New Zealand born artist Tiffany Singh’s multi-disciplinary approach centers around arts, education and well-being. Her three-month residency elevated Bangkok 1899 as an immersive Social Practice hub, exemplifying a new contemporary art paradigm to enable women artists, who are also mothers, to live and work in a supportive residency environment.
The content explores the challenges faced by respected women artists, paired with research and development on traditional practice. These factors combine to create works that speak from the traditional to the contemporary within a fine art context.
This new suite of work explores the narrative of Women’s Liberation through objects of the domestic. These collaborations map out factors that affect women's participation in various artistic disciplines. The relationships provide a narrative around the history, identity and technical skills related to producing “women’s” work. Through performative aspects and subtle gestures, the exhibition provides an opportunity to learn about, and to address issues that affect women artists. Singh’s exhibition "The Pink Period" kicked off Bangkok 1899’s Grand Opening, and is on view from September 7 – November 10, 2019.
PROJECT DESCRIPTION Tiffany Singh and Taiwanese artist Jui-Pin Chang's collaborative project, Women’s Art Project Asia, aims to foster social bonds within the art world and beyond. This includes improved well-being, an enhanced sense of self/self-efficacy and economic gains for women artists. Expanding on the research gathered from The Taipei Artist Village residency (Taiwan), the project explores the challenges faced by women in creative practice. This social practice inquiry delves into how societal expectations, family obligations and being classified as a minority voice within the power structure of the art world.

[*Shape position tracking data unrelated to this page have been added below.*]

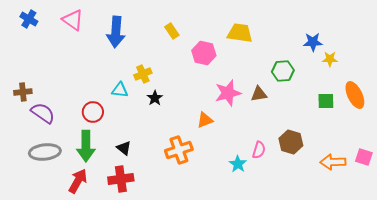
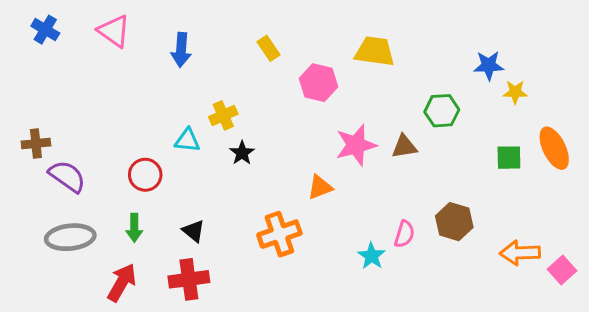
blue arrow: (116, 32) -> (181, 50), size x0.7
green arrow: (86, 146) -> (134, 228), size x0.6
pink square: (364, 157) -> (562, 270), moved, turned 30

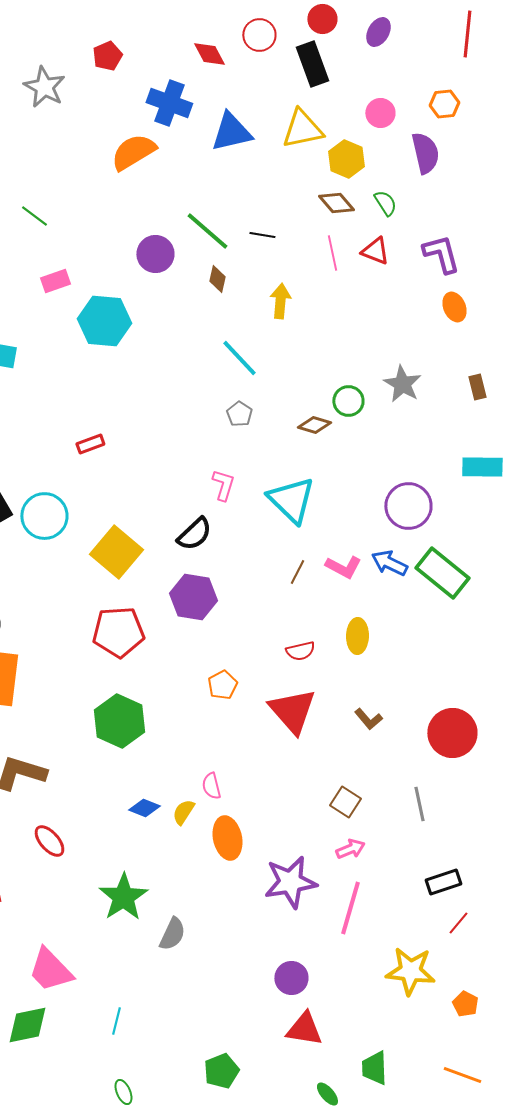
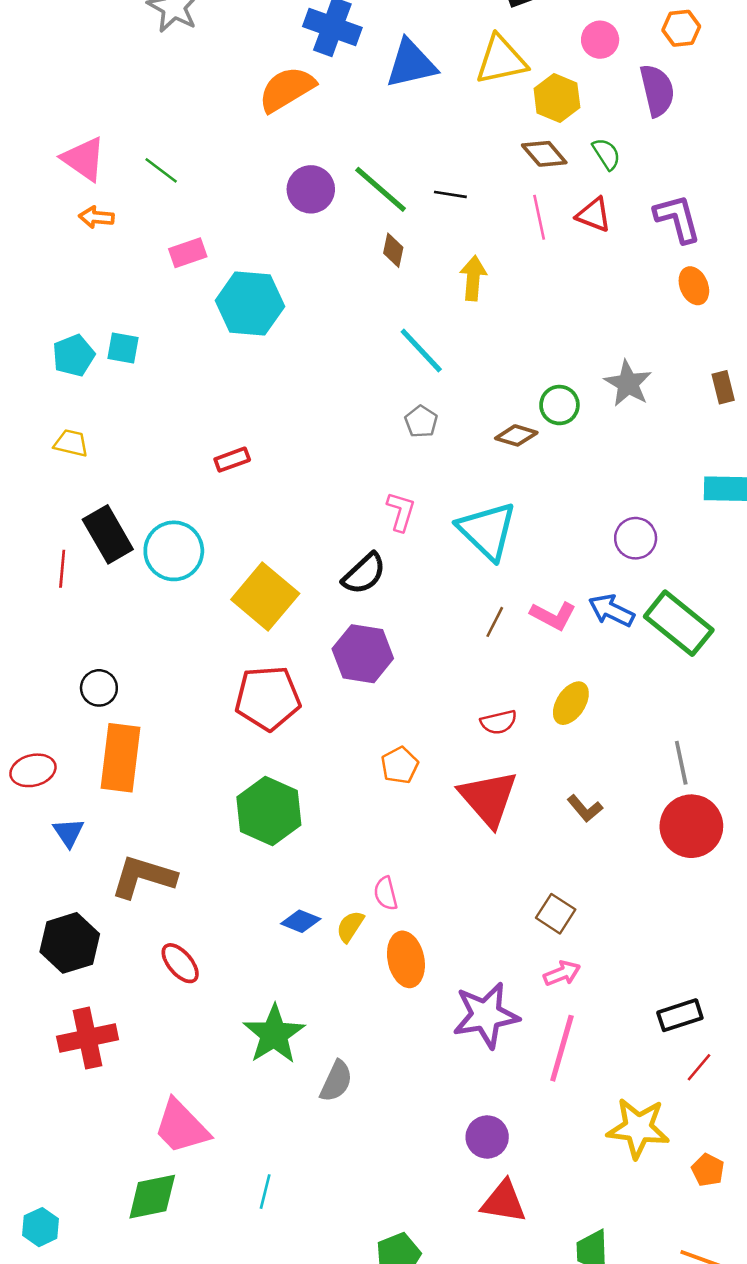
purple circle: (155, 254) -> (311, 189), moved
purple circle: (408, 506) -> (636, 538), size x0.7
yellow ellipse: (357, 636) -> (571, 703), turned 32
gray line: (419, 804) -> (681, 763), moved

Jui-Pin Chang's work examines the position of woman artist in
Taiwan society. Chang uses her practice to exchange traditional
techniques to the contemporary concept. This enables her to reflect on
the deep foundations in the Chinese art tradition, global history and
the newly formed Internet politics of this.
iconic works use images that signify power from mainstream media and
the Internet. She re-examines conditioned realities and deconstructs
them into critical comments about the status of humans in an era largely
dominated by virtual and digital worlds.